There are several ways to obtain a random sample:

Draw names out of a hat or balls out of a barrel, like a Lotto draw.

Give every person or item a number and choose the numbers at random, using special tables, a computer or a spreadsheet.

Example In a school of 900 students, a sample of 20 has to be chosen. Allocate a number from 1 to 900 to each student from a list of students.

Random number tables These contain strings of random digits. Start anywhere and select groups of three. If the number chosen is above 900 discard it.

Calculators Most calculators have a RND# button. When pressed it results in a three digit decimal number such as 0.439. Multiplying these numbers by 1000 will produce numbers from 1 to 999. Again, discard numbers over 900.

Spreadsheets A spreadsheet uses a function such as RAND( ), where a number is placed in the brackets and random numbers from 1 up to that number are given.

i.e. RAND(900) produces random numbers between 1 and 900.

Systematic Samples

Choosing names at regular intervals, say every 100 names, from an alphabetical list such as a telephone book is quite representative of the people living in a certain area. However, it is not truly random as some people do not own phones, but it is easy to carry out.

If the population being considered was the students of a school, then a list of all of the students in the school could be used to produce a systematic random sample by selecting students at regular intervals from the list.

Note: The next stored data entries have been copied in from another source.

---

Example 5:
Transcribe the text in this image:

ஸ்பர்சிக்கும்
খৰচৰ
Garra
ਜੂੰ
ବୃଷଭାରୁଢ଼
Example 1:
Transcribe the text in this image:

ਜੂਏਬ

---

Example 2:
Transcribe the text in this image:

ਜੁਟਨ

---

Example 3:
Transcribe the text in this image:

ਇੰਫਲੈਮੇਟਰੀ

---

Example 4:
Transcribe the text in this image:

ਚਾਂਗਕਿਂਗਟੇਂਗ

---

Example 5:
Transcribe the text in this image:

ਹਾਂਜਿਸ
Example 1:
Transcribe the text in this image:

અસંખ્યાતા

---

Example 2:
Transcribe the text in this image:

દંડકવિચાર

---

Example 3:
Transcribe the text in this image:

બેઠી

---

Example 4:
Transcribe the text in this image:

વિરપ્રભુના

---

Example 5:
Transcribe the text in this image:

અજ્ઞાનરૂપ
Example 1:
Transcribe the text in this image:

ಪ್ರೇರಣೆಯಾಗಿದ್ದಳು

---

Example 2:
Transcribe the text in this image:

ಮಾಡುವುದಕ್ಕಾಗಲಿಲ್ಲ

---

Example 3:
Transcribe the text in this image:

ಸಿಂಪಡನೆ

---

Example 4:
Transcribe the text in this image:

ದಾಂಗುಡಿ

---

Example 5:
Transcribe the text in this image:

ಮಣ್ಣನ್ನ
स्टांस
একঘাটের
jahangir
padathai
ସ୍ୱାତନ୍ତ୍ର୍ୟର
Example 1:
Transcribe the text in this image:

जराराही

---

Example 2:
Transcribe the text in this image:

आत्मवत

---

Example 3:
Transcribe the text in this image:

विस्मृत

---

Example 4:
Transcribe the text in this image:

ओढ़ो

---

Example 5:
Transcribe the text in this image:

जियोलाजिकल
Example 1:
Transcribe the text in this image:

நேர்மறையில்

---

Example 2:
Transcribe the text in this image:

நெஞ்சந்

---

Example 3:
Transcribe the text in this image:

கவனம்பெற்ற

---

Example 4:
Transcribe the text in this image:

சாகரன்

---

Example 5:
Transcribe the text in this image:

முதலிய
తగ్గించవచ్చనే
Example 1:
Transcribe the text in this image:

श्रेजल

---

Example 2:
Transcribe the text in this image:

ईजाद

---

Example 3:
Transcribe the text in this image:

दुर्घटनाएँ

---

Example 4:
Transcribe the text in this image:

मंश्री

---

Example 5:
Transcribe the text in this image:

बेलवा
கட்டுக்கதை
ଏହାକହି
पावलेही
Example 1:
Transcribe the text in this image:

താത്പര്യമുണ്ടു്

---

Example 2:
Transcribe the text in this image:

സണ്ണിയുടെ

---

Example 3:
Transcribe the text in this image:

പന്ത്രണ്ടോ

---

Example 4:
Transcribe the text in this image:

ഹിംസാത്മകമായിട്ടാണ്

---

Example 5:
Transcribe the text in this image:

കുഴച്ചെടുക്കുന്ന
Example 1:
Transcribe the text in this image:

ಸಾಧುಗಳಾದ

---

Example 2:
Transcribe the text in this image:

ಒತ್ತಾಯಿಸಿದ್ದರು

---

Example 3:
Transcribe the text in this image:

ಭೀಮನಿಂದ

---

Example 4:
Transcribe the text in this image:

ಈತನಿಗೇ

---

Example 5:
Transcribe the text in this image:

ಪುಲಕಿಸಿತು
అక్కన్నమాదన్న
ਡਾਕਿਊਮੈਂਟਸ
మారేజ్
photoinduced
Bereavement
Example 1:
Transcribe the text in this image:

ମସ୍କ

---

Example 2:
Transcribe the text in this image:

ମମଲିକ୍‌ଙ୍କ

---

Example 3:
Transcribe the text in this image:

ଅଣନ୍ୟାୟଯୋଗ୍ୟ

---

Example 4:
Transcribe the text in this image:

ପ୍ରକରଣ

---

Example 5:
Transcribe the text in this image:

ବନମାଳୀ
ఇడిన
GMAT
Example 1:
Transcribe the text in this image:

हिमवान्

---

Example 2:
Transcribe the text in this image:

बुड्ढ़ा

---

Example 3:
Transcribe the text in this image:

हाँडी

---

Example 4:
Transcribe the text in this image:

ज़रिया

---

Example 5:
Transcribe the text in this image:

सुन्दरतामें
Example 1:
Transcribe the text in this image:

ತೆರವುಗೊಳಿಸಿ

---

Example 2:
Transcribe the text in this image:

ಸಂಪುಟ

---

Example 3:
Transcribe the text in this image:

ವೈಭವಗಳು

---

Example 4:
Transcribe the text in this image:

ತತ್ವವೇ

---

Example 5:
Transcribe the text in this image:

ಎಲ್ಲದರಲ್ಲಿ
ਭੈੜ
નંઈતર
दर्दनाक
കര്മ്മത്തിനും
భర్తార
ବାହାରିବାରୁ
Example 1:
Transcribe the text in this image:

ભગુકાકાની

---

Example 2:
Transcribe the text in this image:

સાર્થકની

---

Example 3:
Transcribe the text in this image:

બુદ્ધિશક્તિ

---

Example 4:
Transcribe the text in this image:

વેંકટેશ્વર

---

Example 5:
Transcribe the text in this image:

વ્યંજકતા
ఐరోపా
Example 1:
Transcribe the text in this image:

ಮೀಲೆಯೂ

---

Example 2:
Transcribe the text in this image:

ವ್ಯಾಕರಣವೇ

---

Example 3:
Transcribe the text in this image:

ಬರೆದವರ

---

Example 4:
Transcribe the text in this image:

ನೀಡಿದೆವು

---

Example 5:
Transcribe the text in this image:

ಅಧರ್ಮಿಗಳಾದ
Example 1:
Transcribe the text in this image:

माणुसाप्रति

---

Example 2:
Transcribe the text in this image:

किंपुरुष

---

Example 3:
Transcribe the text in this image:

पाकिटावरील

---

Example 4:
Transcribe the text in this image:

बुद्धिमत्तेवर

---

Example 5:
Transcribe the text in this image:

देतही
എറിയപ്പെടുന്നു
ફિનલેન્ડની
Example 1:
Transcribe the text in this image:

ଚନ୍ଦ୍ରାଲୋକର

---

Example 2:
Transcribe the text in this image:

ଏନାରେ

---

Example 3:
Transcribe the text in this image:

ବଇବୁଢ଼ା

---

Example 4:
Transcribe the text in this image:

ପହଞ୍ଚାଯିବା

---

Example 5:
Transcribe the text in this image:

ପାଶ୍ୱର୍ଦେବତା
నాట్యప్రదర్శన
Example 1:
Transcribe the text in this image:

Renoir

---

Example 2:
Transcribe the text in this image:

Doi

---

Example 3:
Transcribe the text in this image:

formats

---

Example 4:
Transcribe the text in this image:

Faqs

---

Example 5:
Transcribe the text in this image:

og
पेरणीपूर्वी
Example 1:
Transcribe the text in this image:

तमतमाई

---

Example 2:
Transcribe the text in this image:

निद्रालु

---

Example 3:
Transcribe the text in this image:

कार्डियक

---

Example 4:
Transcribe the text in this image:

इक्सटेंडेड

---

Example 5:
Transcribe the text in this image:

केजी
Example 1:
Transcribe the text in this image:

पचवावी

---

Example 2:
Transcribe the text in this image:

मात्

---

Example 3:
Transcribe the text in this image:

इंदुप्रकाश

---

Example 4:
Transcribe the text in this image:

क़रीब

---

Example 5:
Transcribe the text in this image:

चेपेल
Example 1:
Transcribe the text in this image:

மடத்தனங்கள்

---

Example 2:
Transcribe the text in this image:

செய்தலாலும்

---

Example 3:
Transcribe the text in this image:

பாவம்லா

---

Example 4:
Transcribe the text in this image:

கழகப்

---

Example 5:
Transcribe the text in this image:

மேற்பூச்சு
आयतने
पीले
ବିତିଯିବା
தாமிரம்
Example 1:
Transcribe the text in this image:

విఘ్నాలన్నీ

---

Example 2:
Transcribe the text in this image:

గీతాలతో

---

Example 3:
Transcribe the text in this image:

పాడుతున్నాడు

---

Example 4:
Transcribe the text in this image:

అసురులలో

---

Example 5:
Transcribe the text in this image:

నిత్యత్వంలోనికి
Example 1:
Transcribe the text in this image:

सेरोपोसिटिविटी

Stratified and Cluster Sampling

Sometimes, it is desirable to ensure that there is sufficient representation in a sample from different groups within a population.

Example In a school there may be a need to get representation across different form levels. The number of students chosen from each level should be proportional to the total number of students at that level.

e.g. In a school of 1000, there are 220 Year 9 students, in a stratified sample of 50 for the whole school, how many Year 9 students should there be?

Example When a newspaper carries out an opinion poll, they often ask people from the major towns and cities of a country. In New Zealand they would use the four biggest cities, Auckland, Hamilton, Wellington and Christchurch. In Australia they might use the capital cities of each of the states. This is an example of cluster sampling. This is obviously not very random as it does not consider all of the people living in smaller towns and cities or those living in rural areas. The number sampled in each city would be proportional to the population of that city and worked out in a manner similar to the example above.

Random methods of selecting the sample should still be used within each strata or cluster.

### Organising and analysing the data

When the data has been collected, it is often summarised into table and graphical form.

Data can also be sorted using a stem and leaf diagram or using tallies in a frequency distribution and then displayed in a histogram or cumulative frequency graph. Statistical calculations can then be carried out to find information such as the mean, median and quartiles and these can then be shown on a box and whisker diagram. Calculators and computers can be used for calculating more complex statistics such as standard deviation.

Modern graphical calculators can do all of the above tasks.

These graphs and statistics are studied in more detail in other topics in this course.

### Displaying and Reporting the Investigation

Finally, and most importantly, the data, tables, graphs and statistics can be analysed and presented in a report. Pictographs, column and pie graphs are common ways of displaying the data along with those mentioned above.

Along with the data and analysis there should be an introduction listing the objectives of the investigation , a summary of the findings and conclusions, possibly with recommendations.